La preparazione dei farmaci nel laboratorio galenico (immagine Acli bresciane)

L’intervista

Dottoressa, come nasce e si sviluppa il progetto “Una buona semina”?

“Nasce nell’arco dell’anno 2019 da un’idea del Coordinamento Donne delle Acli di Brescia per dedicare un’attività alla memoria di Flavia che è stata, fino alla sua morte, la nostra coordinatrice. Inizialmente si è pensato ad un evento per ricordarla ma, durante i nostri successivi incontri, proprio perché conoscevamo bene Flavia, abbiamo pensato che sarebbe stato più rispondente alla sua natura, non fare un evento celebrativo – che comunque ci avrebbe fatto molto piacere fare, visto tutto ciò che ha fatto dentro e fuori dalle Acli – ma di fare qualcosa che portasse a dei frutti come tutto ciò che lei aveva fatto in vita. Successivamente abbiamo deciso di non fare questo progetto da soli ma di coinvolgere l’associazione Mandacarù perché era una delle altre realtà con cui Flavia svolgeva volontariato. La stessa ha accolto con favore la nostra idea e tutte insieme abbiamo pensato ad un modo per dar vita a qualcosa che potesse dare attuazione ai sogni di Flavia invece che celebrarla solo a parole. Il contributo di Acli e Mandacarù, una volta pensato il progetto, è stato quello di raccogliere i fondi per la sua attuazione che viene portata avanti da Pino Pellegrino, marito di Flavia, farmacista e volontario. Il progetto è stato presentato nel novembre 2019, in un momento in cui diverse personalità hanno ricordato Flavia ed è stata lanciata la raccolta fondi per lo stesso. Purtroppo, la pandemia ha rallentato l’attuazione del progetto ma, il 3 settembre 2021, Pino è potuto tornare in Africa e il progetto sta prendendo forma attraverso l’insediamento del laboratorio”.

#### [Il compito]
Per ciascuna affermazione, stabilisci se concorda con l'intervista e rispondi sì o no, citando fedelmente le parole decisive: 1. Il progetto è stato presentato nel novembre 2019. 2. L'idea del progetto è venuta dall'associazione Mandacarù. 3. Pino Pellegrino è tornato in Africa il 3 settembre 2021.

(Voci di dati salvate)
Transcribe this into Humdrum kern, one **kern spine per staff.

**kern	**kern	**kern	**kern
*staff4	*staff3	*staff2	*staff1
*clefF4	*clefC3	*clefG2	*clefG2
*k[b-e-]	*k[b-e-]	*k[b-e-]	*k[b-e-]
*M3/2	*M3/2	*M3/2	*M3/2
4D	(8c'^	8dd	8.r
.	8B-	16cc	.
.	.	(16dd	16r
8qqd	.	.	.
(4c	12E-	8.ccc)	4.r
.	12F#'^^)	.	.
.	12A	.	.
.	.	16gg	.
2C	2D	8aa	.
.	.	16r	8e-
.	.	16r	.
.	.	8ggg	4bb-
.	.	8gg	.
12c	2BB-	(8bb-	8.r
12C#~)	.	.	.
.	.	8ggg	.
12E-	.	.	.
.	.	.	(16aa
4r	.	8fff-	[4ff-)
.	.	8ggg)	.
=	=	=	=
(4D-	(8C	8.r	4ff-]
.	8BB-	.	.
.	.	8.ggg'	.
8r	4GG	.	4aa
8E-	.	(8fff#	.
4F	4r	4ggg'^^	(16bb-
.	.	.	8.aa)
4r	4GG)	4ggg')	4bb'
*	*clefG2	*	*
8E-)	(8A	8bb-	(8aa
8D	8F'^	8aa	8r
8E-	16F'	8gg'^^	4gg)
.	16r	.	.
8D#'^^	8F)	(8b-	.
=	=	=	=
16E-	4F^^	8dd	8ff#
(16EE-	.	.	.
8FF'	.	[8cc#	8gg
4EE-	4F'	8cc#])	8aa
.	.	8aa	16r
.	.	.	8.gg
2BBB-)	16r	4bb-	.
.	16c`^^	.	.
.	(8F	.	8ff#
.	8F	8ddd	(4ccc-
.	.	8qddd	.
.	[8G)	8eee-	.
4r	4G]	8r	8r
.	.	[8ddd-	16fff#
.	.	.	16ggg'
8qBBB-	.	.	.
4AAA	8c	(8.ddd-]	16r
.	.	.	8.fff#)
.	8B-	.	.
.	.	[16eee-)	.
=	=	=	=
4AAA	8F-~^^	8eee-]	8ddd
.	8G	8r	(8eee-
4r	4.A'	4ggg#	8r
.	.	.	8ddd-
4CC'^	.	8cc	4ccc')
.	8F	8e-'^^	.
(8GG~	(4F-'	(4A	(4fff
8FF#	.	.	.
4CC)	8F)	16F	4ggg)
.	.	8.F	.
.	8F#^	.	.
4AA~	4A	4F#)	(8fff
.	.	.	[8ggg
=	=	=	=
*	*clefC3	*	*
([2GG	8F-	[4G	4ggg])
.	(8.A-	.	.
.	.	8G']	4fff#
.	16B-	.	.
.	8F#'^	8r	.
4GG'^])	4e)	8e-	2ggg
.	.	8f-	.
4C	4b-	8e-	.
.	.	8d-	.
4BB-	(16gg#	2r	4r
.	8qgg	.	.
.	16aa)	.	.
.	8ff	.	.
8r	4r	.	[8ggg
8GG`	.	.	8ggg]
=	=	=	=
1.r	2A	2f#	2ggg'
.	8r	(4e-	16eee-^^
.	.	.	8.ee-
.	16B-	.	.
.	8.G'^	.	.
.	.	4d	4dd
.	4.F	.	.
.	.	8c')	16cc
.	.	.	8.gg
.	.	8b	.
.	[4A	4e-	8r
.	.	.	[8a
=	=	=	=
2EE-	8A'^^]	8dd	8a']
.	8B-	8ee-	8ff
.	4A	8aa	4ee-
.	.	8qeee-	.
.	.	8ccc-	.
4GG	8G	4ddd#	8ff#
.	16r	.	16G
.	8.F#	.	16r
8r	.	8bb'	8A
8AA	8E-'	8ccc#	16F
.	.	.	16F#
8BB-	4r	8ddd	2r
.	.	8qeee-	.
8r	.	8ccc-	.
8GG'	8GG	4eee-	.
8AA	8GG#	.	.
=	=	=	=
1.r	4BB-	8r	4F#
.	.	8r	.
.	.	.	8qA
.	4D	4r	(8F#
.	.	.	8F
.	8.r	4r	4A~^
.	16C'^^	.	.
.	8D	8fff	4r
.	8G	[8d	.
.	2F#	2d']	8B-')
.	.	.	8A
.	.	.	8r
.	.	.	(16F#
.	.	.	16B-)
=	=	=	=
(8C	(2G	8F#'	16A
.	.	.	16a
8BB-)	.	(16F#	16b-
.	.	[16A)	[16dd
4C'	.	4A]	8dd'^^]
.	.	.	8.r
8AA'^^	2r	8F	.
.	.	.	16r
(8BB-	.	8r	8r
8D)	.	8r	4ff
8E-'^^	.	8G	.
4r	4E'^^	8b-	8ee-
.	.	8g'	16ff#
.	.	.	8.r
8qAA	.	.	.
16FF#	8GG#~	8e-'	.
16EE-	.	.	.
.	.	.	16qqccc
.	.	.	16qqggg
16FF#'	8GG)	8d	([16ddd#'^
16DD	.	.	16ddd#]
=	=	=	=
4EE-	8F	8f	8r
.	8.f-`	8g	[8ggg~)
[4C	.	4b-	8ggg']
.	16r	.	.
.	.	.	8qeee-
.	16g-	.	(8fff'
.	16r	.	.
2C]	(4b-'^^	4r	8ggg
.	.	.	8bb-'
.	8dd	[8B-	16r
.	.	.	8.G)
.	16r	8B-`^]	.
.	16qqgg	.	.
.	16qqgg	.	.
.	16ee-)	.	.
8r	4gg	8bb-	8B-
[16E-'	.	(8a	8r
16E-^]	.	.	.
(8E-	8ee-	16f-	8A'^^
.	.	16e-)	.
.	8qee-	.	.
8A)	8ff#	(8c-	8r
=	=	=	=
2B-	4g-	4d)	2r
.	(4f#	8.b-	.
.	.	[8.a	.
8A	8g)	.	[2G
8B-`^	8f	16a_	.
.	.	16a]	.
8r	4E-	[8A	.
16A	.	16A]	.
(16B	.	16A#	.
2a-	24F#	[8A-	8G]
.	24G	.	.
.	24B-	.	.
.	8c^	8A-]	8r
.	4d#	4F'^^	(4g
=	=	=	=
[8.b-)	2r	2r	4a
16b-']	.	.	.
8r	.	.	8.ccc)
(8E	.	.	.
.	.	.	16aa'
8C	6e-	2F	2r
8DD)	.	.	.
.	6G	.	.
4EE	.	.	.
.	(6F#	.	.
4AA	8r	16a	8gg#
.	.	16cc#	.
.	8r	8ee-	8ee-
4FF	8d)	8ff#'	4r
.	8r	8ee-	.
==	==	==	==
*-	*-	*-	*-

#### [Risposta al compito]
1. Sì: «Il progetto è stato presentato nel novembre 2019».
2. No: «da un’idea del Coordinamento Donne delle Acli di Brescia».
3. Sì: «il 3 settembre 2021, Pino è potuto tornare in Africa».